After a one week break where an original idea led the box office, we end the summer movie season with yet another sequel. And hey, IT Chapter 2 is right around the corner!
By Tim Briody
August 25, 2019
In 2013, Olympus Has Fallen surprised with a $30.3 million opening and $98.8 million total. A movie with a very similar concept later that year, White House Down, topped out at just $73.1 million, so two years later they ran it back with London Has Fallen, which earned just $62.5 million, but overseas earnings sent it to nearly $200 million, so you knew they'd find a way to put Gerard Butler in yet another situation where the President and/or other world leaders are in danger.
So here's Angel Has Fallen, where this time, Butler's character is the one framed for an assassination attempt on the President (Morgan Freeman, because of course). With $21.2 million, that matches the opening weekend of London Has Fallen, and is more than enough to top the box office this weekend.
Critics hated it (39% Fresh) but audiences went with what they knew this weekend. Budget estimates are all over the place, but they top at $80 million, and overseas earnings, which boosted both Olympus Has Fallen and London Has Fallen, should do the same here as Angel Has Fallen will drop hard over the upcoming Labor Day weekend.
Good Boys slides to second, down 45% to $11.7 million and $42 million in two weekends. That's probably a slightly better hold than expected for the R-rated comedy, which only cost $20 million to make so it's a late summer win for Universal, and something that should have a solid second life on video/streaming.

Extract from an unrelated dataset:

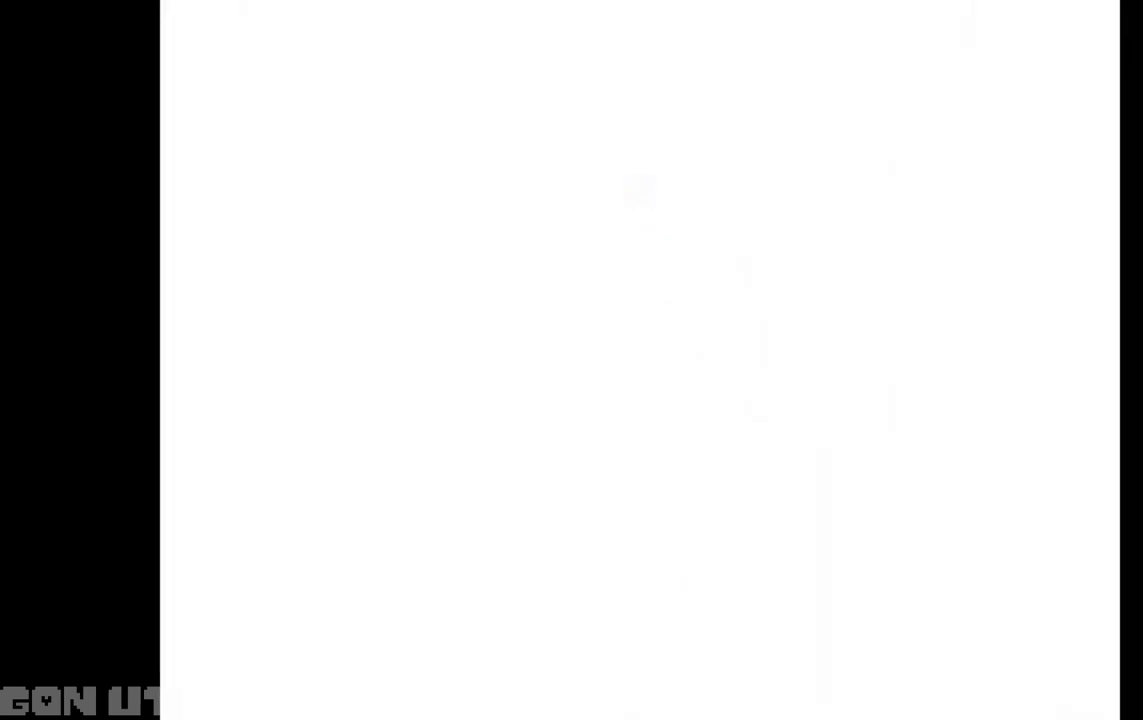
{"keys": ["c"], "events": []}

Faith-based entry Overcomer lands in third with $8.2 million. The last film by the same filmmakers (in this case, director/star/co-writer Alex Kendrick and co-writer/producer Stephen Kendrick) was 2015's War Room, which opened with $11.3 million and ended up surprisingly leggy, finishing with $67.7 million. A slow box office time always seems to benefit faith-based films, as they can get some more exposure in theaters. Overcomer only cost $5 million to make, so it's already beaten that, and if it can find the same audience that fueled War Room, it will end up with a very solid total relative to its budget. It helps that audiences gave Overcomer an A+ CinemaScore.
The Lion King sailed past $500 million midweek and added $8.1 million this weekend, to give it $510.6 million in six weekends. Hey, remember when that was good enough to land you in the top ten highest earning films of all time? Admission to that club now starts at $608 million. Lion King is headed to about $550 million, which would give it a solid hold on 11th all time.
Fast & Furious Presents: Hobbs & Shaw earns $8.1 million in its third weekend, giving the spinoff $147.7 million to date. Overseas earnings have finally kicked it, putting it close to $600 million worldwide. That's like, half of what The Fate of the Furious earned worldwide, but this is essentially found money for Universal (despite the $200 million budget), and they'll just keep making sequels until everybody tires of them, and that shows no signs of happening.
Our other opener this weekend lands in sixth as Ready or Not earns $7.5 million for the weekend after a Wednesday opening and has $10.5 million in five days. A comedic-horror twist on the Most Dangerous Game concept, it's a Fox Searchlight film (another subsidiary now owned by Disney), which will be one of the last to be released under that banner. The good news here is Ready or Not only cost $6 million to make, and it's going to at minimum triple and likely quadruple that in theaters.
The Angry Birds Movie 2 dives to seventh, dropping 39% to $6.3 million and $27 million in two weekends. The way too late sequel to the way too late original (which earned $107 million in 2016!) cost $65 million to make, something it's not going to get close to domestically. Even overseas, it's yet to cross $100 million whereas the first one took in $350 million total worldwide. Swipe left on this one.
Scary Stories to Tell in the Dark hits $50 million with $6 million (down 40%) in its third weekend. The young adult horror book adaptation is a winner for Lionsgate and CBS Films, as it cost $28 million to make.
Dora and the Lost City of Gold earns $5.2 million in its third weekend and has $43 million to date. It's yet to match its $49 million production budget, which is the sort of thing that tends to happen when you make movies well after their expiration date.
Once Upon a Time...in Hollywood wraps up the top ten this weekend as with $5 million this weekend and $123.1 million in five weekends, it becomes Quentin Tarantino's second biggest film of all time, passing Inglorious Basterds. His high water mark is Django Unchained with $162.8 million, and this is a big success for Tarantino and all involved.
The top 12 films this weekend earned $93.7 million, just ahead of last year's $89.1 million when Crazy Rich Asians led with $24.8 million (falling just 6%) and the top opener was the flop The Happytime Murders with just $9.5 million.